# Rusty's Race Seat



## kellen_wynn (Jul 25, 2004)

Putting my VLSD delima on the side, Rusty finally got a new seat. Sorry no pics, somebody stole my camera! I dropped in a Sparco Sprint(from eBay) w/ Wedge Engineering brackets in my S13. I'll have to say it wasn't a simple as it could have been; but, nothing is with car mods. Wedge overcharged me on the sliders ($60), Sparco sells them for $49 direct, and the bracket was like another 80, totaling 170 something, almost as much as the seat itself. I had to convince the brackets to bolt up with the floor, just apply pressure to get the holes to match up. Once I finished, I installed the factory lap belt in the provided hole on Wedges bracket.
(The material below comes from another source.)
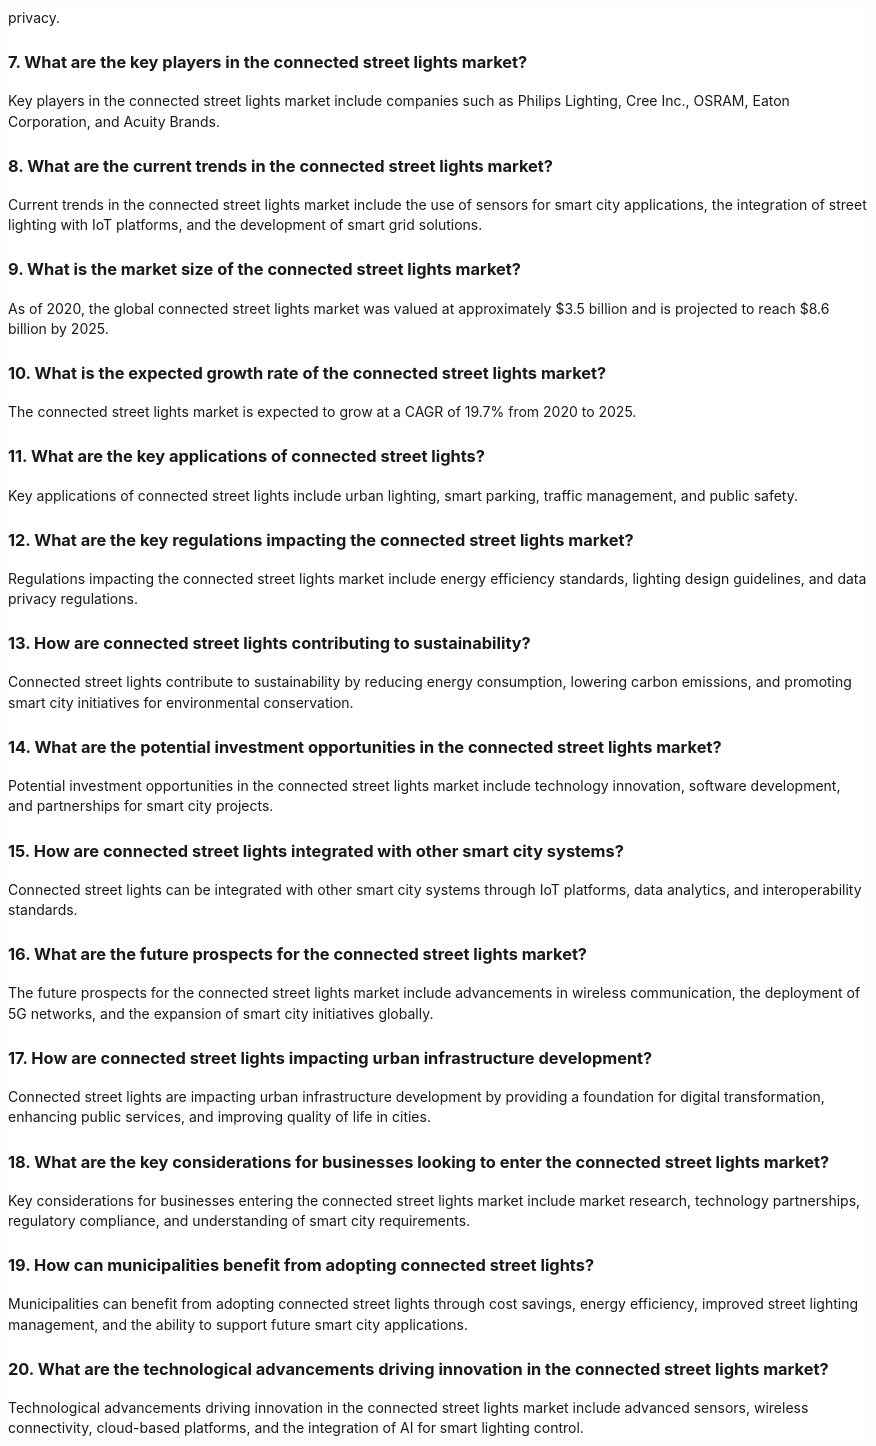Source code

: privacy.</p><h3>7. What are the key players in the connected street lights market?</h3><p>Key players in the connected street lights market include companies such as Philips Lighting, Cree Inc., OSRAM, Eaton Corporation, and Acuity Brands.</p><h3>8. What are the current trends in the connected street lights market?</h3><p>Current trends in the connected street lights market include the use of sensors for smart city applications, the integration of street lighting with IoT platforms, and the development of smart grid solutions.</p><h3>9. What is the market size of the connected street lights market?</h3><p>As of 2020, the global connected street lights market was valued at approximately $3.5 billion and is projected to reach $8.6 billion by 2025.</p><h3>10. What is the expected growth rate of the connected street lights market?</h3><p>The connected street lights market is expected to grow at a CAGR of 19.7% from 2020 to 2025.</p><h3>11. What are the key applications of connected street lights?</h3><p>Key applications of connected street lights include urban lighting, smart parking, traffic management, and public safety.</p><h3>12. What are the key regulations impacting the connected street lights market?</h3><p>Regulations impacting the connected street lights market include energy efficiency standards, lighting design guidelines, and data privacy regulations.</p><h3>13. How are connected street lights contributing to sustainability?</h3><p>Connected street lights contribute to sustainability by reducing energy consumption, lowering carbon emissions, and promoting smart city initiatives for environmental conservation.</p><h3>14. What are the potential investment opportunities in the connected street lights market?</h3><p>Potential investment opportunities in the connected street lights market include technology innovation, software development, and partnerships for smart city projects.</p><h3>15. How are connected street lights integrated with other smart city systems?</h3><p>Connected street lights can be integrated with other smart city systems through IoT platforms, data analytics, and interoperability standards.</p><h3>16. What are the future prospects for the connected street lights market?</h3><p>The future prospects for the connected street lights market include advancements in wireless communication, the deployment of 5G networks, and the expansion of smart city initiatives globally.</p><h3>17. How are connected street lights impacting urban infrastructure development?</h3><p>Connected street lights are impacting urban infrastructure development by providing a foundation for digital transformation, enhancing public services, and improving quality of life in cities.</p><h3>18. What are the key considerations for businesses looking to enter the connected street lights market?</h3><p>Key considerations for businesses entering the connected street lights market include market research, technology partnerships, regulatory compliance, and understanding of smart city requirements.</p><h3>19. How can municipalities benefit from adopting connected street lights?</h3><p>Municipalities can benefit from adopting connected street lights through cost savings, energy efficiency, improved street lighting management, and the ability to support future smart city applications.</p><h3>20. What are the technological advancements driving innovation in the connected street lights market?</h3><p>Technological advancements driving innovation in the connected street lights market include advanced sensors, wireless connectivity, cloud-based platforms, and the integration of AI for smart lighting control.</p></body></html></strong></p>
Done!

Getting in the seat is akward and it took me awhile to get a comfortable but was I got situated, I flet snug. Too snug! I have big wrestler thighs so it was smooshing my balls and inner thighs. After a few days and a lower sperm count, I now feel better about the seat. I plan to replace the seat with a Sparco All Sport later because it fits better but until then I'm happy.

Getting a better seat is a must if you drift on your freetime like me! This thing holds your ass in place! No more bracing against the door or center console! The car feels different too. You feel more vibration through the seat and because your sitted so firmly, it becomes a little harder to tell when your tires are about to break away.

Just thought you guys might want to know.


----------



## thedaddies (Sep 29, 2003)

I had purchased a Sparco Speed and sold it. I didn't like the metal tube frame. I won't buy anything that's not fiberglass or carbon now. I'm going to be much picky this time around purchasing a seat though I know that much.


----------



## kellen_wynn (Jul 25, 2004)

Yeah, the metal tube is pretty hard on your legs. To tell you the truth it surprises me that they charge so much for such a simple seat. Your actually paying for the name. I could have got a Jegs race seat for a lot cheaper and it would have served just as well I think. Sparco doesn't start pulling their weight until you get into the high end seats. I think I'm going to try a Jegs seat in my brother's Sunfire.


----------